Content starts
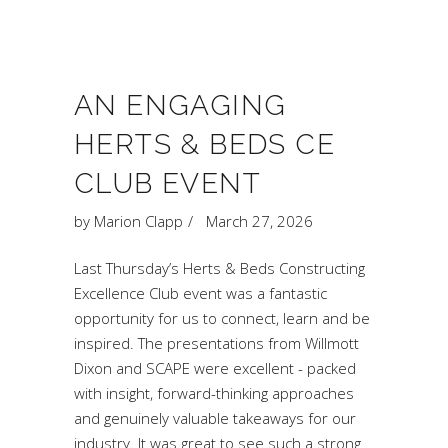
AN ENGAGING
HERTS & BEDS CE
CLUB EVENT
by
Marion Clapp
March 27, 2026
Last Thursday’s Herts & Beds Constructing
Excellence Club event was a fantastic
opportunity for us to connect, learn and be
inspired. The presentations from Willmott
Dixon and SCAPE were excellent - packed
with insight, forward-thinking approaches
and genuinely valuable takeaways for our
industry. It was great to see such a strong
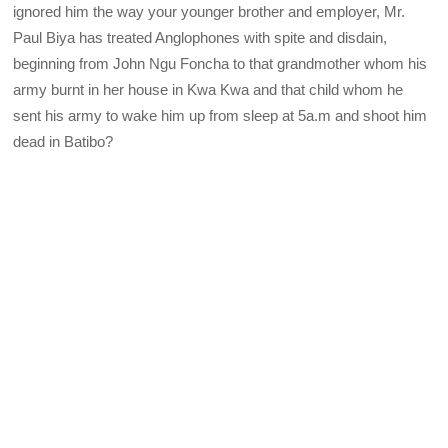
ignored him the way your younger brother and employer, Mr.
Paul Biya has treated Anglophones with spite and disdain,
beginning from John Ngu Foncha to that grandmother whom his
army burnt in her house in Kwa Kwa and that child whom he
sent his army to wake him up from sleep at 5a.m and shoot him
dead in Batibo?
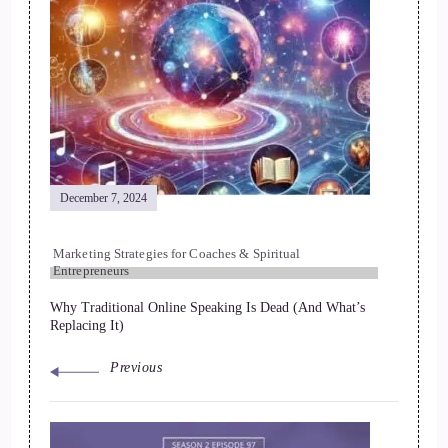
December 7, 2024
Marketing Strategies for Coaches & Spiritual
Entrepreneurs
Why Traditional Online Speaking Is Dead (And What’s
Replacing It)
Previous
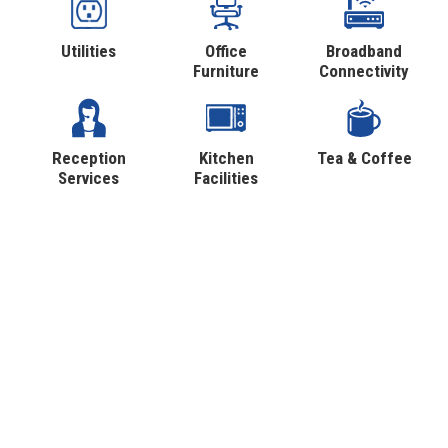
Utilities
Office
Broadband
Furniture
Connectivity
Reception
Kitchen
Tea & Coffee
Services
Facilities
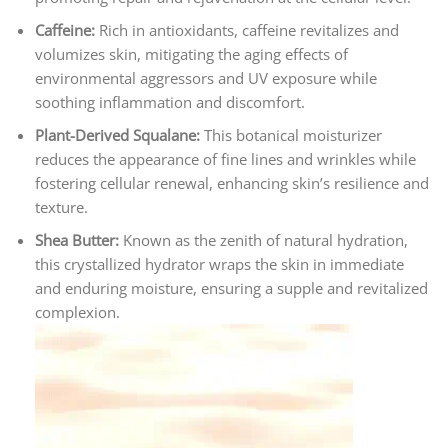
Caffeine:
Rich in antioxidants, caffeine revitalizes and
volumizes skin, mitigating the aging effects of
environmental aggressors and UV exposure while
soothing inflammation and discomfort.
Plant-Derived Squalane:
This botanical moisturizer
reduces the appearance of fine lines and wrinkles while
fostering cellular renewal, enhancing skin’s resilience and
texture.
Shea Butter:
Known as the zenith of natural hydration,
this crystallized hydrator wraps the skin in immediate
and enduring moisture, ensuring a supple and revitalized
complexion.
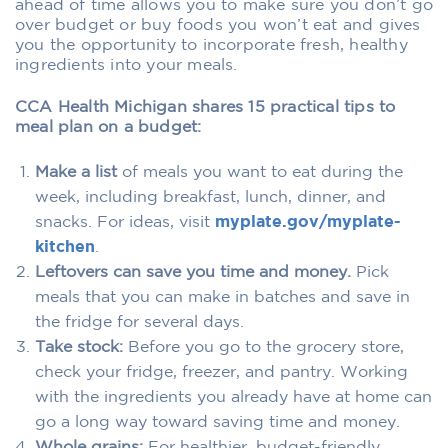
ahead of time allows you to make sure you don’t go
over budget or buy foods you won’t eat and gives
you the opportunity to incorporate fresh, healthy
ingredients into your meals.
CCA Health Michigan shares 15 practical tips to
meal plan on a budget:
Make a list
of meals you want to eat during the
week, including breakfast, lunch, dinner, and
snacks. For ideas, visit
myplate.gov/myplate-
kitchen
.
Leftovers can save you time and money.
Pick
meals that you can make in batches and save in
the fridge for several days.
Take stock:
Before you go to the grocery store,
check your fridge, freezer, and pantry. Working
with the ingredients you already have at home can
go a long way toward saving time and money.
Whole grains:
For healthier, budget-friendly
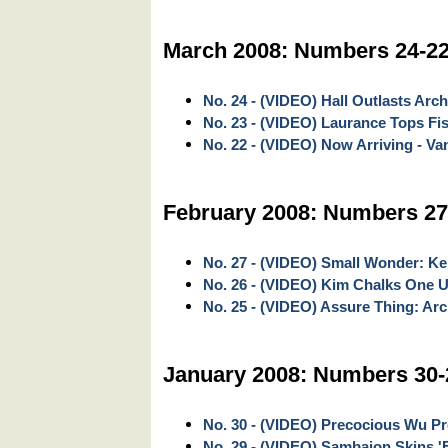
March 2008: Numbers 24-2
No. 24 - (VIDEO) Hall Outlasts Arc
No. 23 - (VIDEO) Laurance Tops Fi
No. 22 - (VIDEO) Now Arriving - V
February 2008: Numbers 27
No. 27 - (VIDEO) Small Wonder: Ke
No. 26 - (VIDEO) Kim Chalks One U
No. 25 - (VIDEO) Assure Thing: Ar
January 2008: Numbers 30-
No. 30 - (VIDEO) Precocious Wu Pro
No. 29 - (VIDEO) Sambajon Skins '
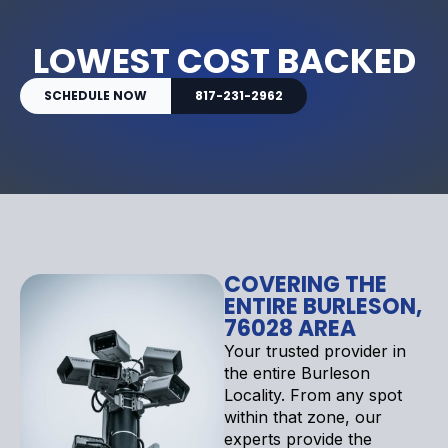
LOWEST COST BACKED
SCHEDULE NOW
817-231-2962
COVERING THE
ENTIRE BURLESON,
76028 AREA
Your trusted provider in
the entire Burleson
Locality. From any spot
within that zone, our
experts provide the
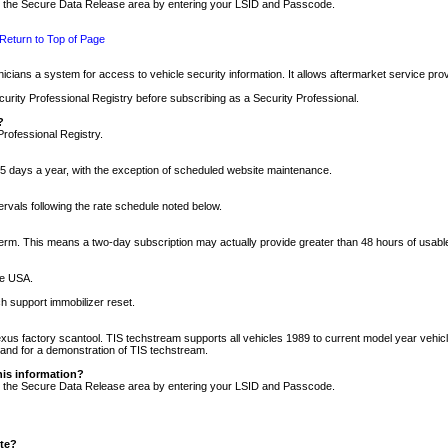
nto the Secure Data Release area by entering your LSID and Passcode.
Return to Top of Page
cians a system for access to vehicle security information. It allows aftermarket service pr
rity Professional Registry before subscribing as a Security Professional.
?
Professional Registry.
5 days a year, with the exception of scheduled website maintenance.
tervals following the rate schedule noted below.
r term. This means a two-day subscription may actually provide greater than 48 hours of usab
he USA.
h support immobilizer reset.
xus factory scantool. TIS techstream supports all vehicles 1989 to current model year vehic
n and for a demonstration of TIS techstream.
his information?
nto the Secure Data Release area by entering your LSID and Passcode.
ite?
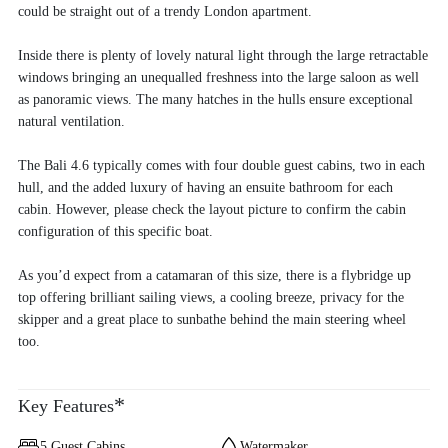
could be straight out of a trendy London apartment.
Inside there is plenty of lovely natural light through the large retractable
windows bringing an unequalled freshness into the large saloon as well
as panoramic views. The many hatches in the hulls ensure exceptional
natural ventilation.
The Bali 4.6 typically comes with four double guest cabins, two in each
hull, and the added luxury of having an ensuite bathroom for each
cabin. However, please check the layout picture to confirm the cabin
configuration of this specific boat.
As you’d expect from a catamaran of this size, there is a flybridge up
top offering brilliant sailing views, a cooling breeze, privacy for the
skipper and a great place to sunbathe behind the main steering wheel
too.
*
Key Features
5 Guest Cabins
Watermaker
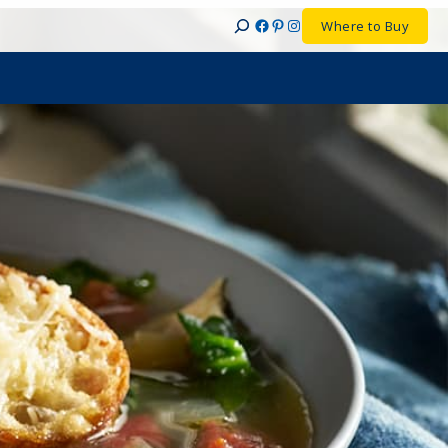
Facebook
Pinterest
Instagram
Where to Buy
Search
Content ends
Each record must appear again exactly as written above, without its pictures.

AN ENGAGING
HERTS & BEDS CE
CLUB EVENT
by
Marion Clapp
March 27, 2026
Last Thursday’s Herts & Beds Constructing
Excellence Club event was a fantastic
opportunity for us to connect, learn and be
inspired. The presentations from Willmott
Dixon and SCAPE were excellent - packed
with insight, forward-thinking approaches
and genuinely valuable takeaways for our
industry. It was great to see such a strong
ignored him the way your younger brother and employer, Mr.
Paul Biya has treated Anglophones with spite and disdain,
beginning from John Ngu Foncha to that grandmother whom his
army burnt in her house in Kwa Kwa and that child whom he
sent his army to wake him up from sleep at 5a.m and shoot him
dead in Batibo?
December 7, 2024
Marketing Strategies for Coaches & Spiritual
Entrepreneurs
Why Traditional Online Speaking Is Dead (And What’s
Replacing It)
Previous
Utilities
Office
Broadband
Furniture
Connectivity
Reception
Kitchen
Tea & Coffee
Services
Facilities
Caffeine:
Rich in antioxidants, caffeine revitalizes and
volumizes skin, mitigating the aging effects of
environmental aggressors and UV exposure while
soothing inflammation and discomfort.
Plant-Derived Squalane:
This botanical moisturizer
reduces the appearance of fine lines and wrinkles while
fostering cellular renewal, enhancing skin’s resilience and
texture.
Shea Butter:
Known as the zenith of natural hydration,
this crystallized hydrator wraps the skin in immediate
and enduring moisture, ensuring a supple and revitalized
complexion.
ahead of time allows you to make sure you don’t go
over budget or buy foods you won’t eat and gives
you the opportunity to incorporate fresh, healthy
ingredients into your meals.
CCA Health Michigan shares 15 practical tips to
meal plan on a budget:
Make a list
of meals you want to eat during the
week, including breakfast, lunch, dinner, and
snacks. For ideas, visit
myplate.gov/myplate-
kitchen
.
Leftovers can save you time and money.
Pick
meals that you can make in batches and save in
the fridge for several days.
Take stock:
Before you go to the grocery store,
check your fridge, freezer, and pantry. Working
with the ingredients you already have at home can
go a long way toward saving time and money.
Whole grains:
For healthier, budget-friendly
March 2008: Numbers 24-2
No. 24 - (VIDEO) Hall Outlasts Arc
No. 23 - (VIDEO) Laurance Tops Fi
No. 22 - (VIDEO) Now Arriving - V
February 2008: Numbers 27
No. 27 - (VIDEO) Small Wonder: Ke
No. 26 - (VIDEO) Kim Chalks One U
No. 25 - (VIDEO) Assure Thing: Ar
January 2008: Numbers 30-
No. 30 - (VIDEO) Precocious Wu Pro
No. 29 - (VIDEO) Sambajon Skins '
LOWEST COST BACKED
SCHEDULE NOW
817-231-2962
COVERING THE
ENTIRE BURLESON,
76028 AREA
Your trusted provider in
the entire Burleson
Locality. From any spot
within that zone, our
experts provide the
nto the Secure Data Release area by entering your LSID and Passcode.
Return to Top of Page
cians a system for access to vehicle security information. It allows aftermarket service pr
rity Professional Registry before subscribing as a Security Professional.
?
Professional Registry.
5 days a year, with the exception of scheduled website maintenance.
tervals following the rate schedule noted below.
r term. This means a two-day subscription may actually provide greater than 48 hours of usab
he USA.
h support immobilizer reset.
xus factory scantool. TIS techstream supports all vehicles 1989 to current model year vehic
n and for a demonstration of TIS techstream.
his information?
nto the Secure Data Release area by entering your LSID and Passcode.
ite?
could be straight out of a trendy London apartment.
Inside there is plenty of lovely natural light through the large retractable
windows bringing an unequalled freshness into the large saloon as well
as panoramic views. The many hatches in the hulls ensure exceptional
natural ventilation.
The Bali 4.6 typically comes with four double guest cabins, two in each
hull, and the added luxury of having an ensuite bathroom for each
cabin. However, please check the layout picture to confirm the cabin
configuration of this specific boat.
As you’d expect from a catamaran of this size, there is a flybridge up
top offering brilliant sailing views, a cooling breeze, privacy for the
skipper and a great place to sunbathe behind the main steering wheel
too.
*
Key Features
5 Guest Cabins
Watermaker
Facebook
Pinterest
Instagram
Where to Buy
Search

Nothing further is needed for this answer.